Accra-Ghana, Dec. 05, GNA – The Ministry of Lands and Natural Resources (MLNR) is set to hold the National Land Conference 2022, to create a common platform for state and non-state actors to dialogue on effective ways of transforming the country’s land sector.
The conference, slated for Tuesday December 6 to Friday, December 2022, would build on the efforts of government and development partners to reform the land sector.
The conference on the theme: “Leveraging National Land Policy, Legislation and Institutional Capacity Towards Sustainable Socio-Economic Development”, would also institutionalise a structured arrangement for multi-stakeholder participation in land administration.

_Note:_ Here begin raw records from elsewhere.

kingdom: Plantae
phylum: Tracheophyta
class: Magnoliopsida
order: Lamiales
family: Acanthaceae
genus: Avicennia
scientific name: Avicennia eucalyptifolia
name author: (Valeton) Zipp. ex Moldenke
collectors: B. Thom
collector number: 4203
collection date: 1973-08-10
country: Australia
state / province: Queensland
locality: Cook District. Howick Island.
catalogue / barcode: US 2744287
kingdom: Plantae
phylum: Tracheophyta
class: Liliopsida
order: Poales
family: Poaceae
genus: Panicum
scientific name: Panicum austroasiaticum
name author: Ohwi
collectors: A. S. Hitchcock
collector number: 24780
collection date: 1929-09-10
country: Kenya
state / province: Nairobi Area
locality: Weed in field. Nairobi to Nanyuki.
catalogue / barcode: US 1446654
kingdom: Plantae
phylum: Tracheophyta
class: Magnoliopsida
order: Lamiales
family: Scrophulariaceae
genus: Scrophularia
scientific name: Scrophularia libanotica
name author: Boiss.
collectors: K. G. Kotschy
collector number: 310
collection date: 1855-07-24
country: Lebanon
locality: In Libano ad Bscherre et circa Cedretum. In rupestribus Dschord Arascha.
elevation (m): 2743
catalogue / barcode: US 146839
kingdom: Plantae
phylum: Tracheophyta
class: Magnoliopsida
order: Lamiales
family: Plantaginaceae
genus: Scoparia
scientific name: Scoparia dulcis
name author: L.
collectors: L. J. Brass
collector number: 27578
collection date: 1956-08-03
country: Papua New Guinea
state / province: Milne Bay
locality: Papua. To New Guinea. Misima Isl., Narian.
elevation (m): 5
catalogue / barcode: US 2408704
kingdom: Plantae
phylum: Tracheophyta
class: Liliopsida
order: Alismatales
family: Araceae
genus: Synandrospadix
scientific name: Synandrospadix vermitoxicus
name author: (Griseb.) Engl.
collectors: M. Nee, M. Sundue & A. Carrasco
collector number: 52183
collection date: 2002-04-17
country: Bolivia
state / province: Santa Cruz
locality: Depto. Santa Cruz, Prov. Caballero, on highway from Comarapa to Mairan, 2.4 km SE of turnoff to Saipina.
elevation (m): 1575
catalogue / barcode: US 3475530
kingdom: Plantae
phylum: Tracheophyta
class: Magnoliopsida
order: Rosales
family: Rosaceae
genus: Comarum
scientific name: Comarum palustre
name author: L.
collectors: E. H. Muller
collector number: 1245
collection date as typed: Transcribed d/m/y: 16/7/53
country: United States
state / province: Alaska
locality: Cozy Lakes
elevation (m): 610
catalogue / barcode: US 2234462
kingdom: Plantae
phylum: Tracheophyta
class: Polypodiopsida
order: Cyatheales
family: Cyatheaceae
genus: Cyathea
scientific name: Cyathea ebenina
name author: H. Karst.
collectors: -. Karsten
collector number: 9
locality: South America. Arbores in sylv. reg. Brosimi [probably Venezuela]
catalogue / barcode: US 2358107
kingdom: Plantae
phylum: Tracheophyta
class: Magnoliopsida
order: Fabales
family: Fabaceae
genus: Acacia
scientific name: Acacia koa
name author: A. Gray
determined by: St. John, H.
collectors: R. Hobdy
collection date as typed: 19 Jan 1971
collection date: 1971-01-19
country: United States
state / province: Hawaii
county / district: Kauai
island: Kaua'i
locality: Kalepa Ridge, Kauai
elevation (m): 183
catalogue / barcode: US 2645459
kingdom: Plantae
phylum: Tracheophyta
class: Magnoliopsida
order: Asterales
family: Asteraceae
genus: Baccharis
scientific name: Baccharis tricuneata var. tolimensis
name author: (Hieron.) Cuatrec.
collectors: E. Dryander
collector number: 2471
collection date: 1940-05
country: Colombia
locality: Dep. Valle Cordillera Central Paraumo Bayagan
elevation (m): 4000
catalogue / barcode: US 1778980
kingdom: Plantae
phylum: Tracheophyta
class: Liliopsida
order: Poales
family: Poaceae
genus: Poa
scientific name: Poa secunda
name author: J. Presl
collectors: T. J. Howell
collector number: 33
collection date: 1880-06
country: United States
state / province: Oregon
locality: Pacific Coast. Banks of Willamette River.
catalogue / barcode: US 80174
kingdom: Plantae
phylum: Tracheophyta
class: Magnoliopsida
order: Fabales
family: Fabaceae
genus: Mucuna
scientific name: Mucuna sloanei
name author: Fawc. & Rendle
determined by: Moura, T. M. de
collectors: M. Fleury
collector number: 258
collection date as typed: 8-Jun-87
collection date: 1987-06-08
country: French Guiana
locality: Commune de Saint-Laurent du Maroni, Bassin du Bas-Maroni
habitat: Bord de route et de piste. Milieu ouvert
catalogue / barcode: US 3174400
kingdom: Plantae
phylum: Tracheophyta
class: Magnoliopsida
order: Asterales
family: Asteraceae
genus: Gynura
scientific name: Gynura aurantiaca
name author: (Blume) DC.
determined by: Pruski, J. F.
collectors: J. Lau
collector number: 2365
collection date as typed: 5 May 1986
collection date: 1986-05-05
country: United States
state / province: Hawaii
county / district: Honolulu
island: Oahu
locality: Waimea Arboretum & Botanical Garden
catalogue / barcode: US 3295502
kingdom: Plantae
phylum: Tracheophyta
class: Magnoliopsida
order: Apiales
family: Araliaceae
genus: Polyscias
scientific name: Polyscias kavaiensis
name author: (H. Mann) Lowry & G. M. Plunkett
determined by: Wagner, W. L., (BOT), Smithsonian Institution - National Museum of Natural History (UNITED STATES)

Speaking in an interview with the Ghana News Agency (GNA) in Accra, the Technical Director, Lands at the Ministry of Lands and Natural Resources, Mr Maxwell Adu Nsafoah, said president Nana Akufo-Addo would grace the occasion.
He said successive governments had sought to improve the country’s land administration regime through the introduction of various initiatives.
“The major interventions in land administration have been through the Land Administration Project (LAP) – phases 1 and 2, which sought to lay the foundation and consolidate urban and rural land administration and management systems for efficient and transparent land service delivery”, he explained.
He also acknowledged the contribution of non-state actors in complementing the government’s efforts of addressing the challenges in the country’s land administration.
Mr Nsafoah cited projects implemented by Non-governmental Organisations (NGOs) such as Solidaridad, GIZ, USAID, Rights and Resources Initiative (RRI), and COLANDEF, which had yielded some positive results and had contributed to improvements in the land sector.
Such results she identified included the development of a Handbook for Customary Land Rights Documentation, piloting of customary land rights documentation, organization of an Africa Regional Consultative Workshop on Securing Land Tenure in Africa, and Analysis of the Social Inclusion Dimensions of Large Scale Land Acquisition, among many others.
He, however, observed some challenges in the land sector to include: weak land administration and management systems, multiple land sales, and compulsory acquisition by the government of large tracts of land unutilized and compensation unpaid, among others, which needed concerted efforts to be addressed.
“The management of other natural resources including timber, minerals, and water add to the challenges of securing land rights for sustainable socio-economic development”, he added.
Mr Nsafoah therefore, stressed the need for a more inclusive, strategic, and sustained multi-stakeholder approach to improve the administration of land and other natural resources as well as to restore many of the degraded lands in the country.
He explained that the success of the conference would also help advance the attainment of the United Nation’s Sustainable Development Goals (SDGs), including goal 15, which sought to “Protect, restore, and promote sustainable use of terrestrial ecosystems, sustainable forest management, combat desertification, and halt and reverse land degradation and halt biodiversity loss.”
He said the conference would also provide opportunity for the stakeholders to discuss and adopt innovative approaches and enabling technologies for improving land governance and land administration in the country.
He said it would also help increase public awareness and the potential benefits of the Land Act, 2020 (Act 1036) and the Land Use and Spatial Planning Act, 2016 (Act 925).